_Exercise requirements_
1: In the blog post below about supporting characters, what did the classmate the author mentions drink in first-period study hall?
2: Proceed with the blog post about supporting characters, picking up right after its final sentence.

_Given passage_

Supporting Characters – Window Dressing or Critical Feature? (And my list of 10)

When you begin the process of writing a book you do a lot of study; either officially at a school, or unofficially by reading all you can get your hands on from people who have done it. Actually, if you do it the ‘official’ way, you also do it the unofficial way. Trust me, you do. In both types of study there are several topics that pop up repeatedly, and for good reason.



Plot – can’t have a good story without it
Conflict – every story needs a reason for being
World building – sometimes you can go too far, but the reader has to feel in tune to the place
Hero(ine) – Somebody has to win the day
Villain – Ain’t nothing finer than a well-written villain with some serious issues and just a sliver of room for a possible redemption arc.

But this blog post isn’t about any of that – it’s about the characters who do the heavy lifting, the expositionists, the sidekicks, and yes, the redshirts. Supporting characters lend life and perspective and necessary grey areas to counter the good hero vs. the evil villain. They also give your hero and/or villain a reason for being, or a reason for being who they are. 


Think about it. Growing up we all had a cast of friends and those friends had different traits. Some were jocks. Some got good grades and sucked at sports. Some shared their drink and/or weed. Some mooched said drink and/or weed. Some drank vodka Slurpees in first-period study hall (that last one is a real dude I went to school with back in the day, by the way). All of these people, regardless of their own story, played a role in either rounding you out, or screwing you up – or perhaps, if you’re really lucky, a bit of both.

_Recorded information_
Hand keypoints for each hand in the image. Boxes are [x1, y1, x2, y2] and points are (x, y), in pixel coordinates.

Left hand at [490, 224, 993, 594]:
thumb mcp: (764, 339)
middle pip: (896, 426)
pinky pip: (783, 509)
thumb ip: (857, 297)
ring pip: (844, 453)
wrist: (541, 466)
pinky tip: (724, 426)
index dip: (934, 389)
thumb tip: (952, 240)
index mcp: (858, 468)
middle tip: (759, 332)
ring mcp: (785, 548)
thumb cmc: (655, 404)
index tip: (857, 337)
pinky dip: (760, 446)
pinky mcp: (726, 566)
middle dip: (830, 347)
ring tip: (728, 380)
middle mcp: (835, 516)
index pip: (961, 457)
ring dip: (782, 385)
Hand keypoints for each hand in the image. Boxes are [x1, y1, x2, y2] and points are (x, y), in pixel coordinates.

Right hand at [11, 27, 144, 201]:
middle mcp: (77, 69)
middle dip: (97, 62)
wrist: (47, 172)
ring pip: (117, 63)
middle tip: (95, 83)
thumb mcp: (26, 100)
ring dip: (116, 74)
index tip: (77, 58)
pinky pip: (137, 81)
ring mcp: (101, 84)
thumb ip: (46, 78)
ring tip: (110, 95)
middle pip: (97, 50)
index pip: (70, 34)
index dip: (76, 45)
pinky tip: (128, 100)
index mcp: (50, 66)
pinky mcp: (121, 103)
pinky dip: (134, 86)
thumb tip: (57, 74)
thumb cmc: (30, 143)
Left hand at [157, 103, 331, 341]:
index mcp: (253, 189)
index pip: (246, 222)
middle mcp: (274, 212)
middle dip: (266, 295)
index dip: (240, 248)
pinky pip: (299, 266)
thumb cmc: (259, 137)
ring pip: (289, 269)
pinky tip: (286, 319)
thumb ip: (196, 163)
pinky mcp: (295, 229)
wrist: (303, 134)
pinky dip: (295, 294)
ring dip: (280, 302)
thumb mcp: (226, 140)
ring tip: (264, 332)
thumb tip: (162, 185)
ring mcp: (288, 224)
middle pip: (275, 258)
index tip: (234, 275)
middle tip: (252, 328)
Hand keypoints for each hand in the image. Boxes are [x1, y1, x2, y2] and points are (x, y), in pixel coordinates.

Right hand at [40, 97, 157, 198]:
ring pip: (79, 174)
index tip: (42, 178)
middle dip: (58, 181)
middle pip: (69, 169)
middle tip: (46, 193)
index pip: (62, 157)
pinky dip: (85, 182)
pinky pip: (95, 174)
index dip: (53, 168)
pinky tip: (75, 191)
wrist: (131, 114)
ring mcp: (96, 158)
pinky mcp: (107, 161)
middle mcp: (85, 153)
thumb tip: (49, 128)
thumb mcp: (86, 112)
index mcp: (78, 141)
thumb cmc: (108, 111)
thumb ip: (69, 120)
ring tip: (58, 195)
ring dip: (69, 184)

_Task-by-task results_
1: Vodka Slurpees.

2:
The main character of a story is no different than you or I were in high school. They rely on the influences of other people to help shape who they are and what they care about. More importantly, those influences help determine who they are as people and that, in turn, has everything to do with what decisions they’ll make as the story progresses.


Sometimes, supporting characters get a little limelight of their own, and that’s ok too. When you get down to it, supporting characters have more range to be goofy or hedonistic, or morally ambiguous than the main character. There are rules for main characters. There are expectations of what (s)he will be, but supporting characters are not confined by those limitations. Indeed, the lack of limitations on supporting characters is super important because it allows the main character to be surrounded by a variety of different people, each of whom shows the world in a light the main character might not see. They also provide different opportunities and pathways the hero might not be able, or may not be willing, to take.


(SPOILERS AHEAD FOR BOOK 4) Even in a relatively small part, a supporting character can be a guiding light for the story or for the main character or other supporters. In my own series, there is a character called Lyle in Magic’s Genesis: The Grey. Lyle exists for the sole reason because I wanted to give a shout out to my best childhood friend. He was meant to have a couple lines in book one – just enough where I had to mention his name. That was it – pure window dressing for the sake of the author. 


Jump ahead to book 4, Red Priest Rising, and Lyle became a conveniently useful character – a key element of getting the main character out the door and doing something. As it happened, Lyle needed saving and when Mieragon (pronounced: meer-ih-gone) saved him, it seemed all was well. But then Lyle did something stupid, and quite honestly, it caught even me by surprise. My fingers moved across the keyboard and when they stopped moving he had done the stupid thing and I stopped and said out loud, “dammit, I didn’t mean for that to happen.”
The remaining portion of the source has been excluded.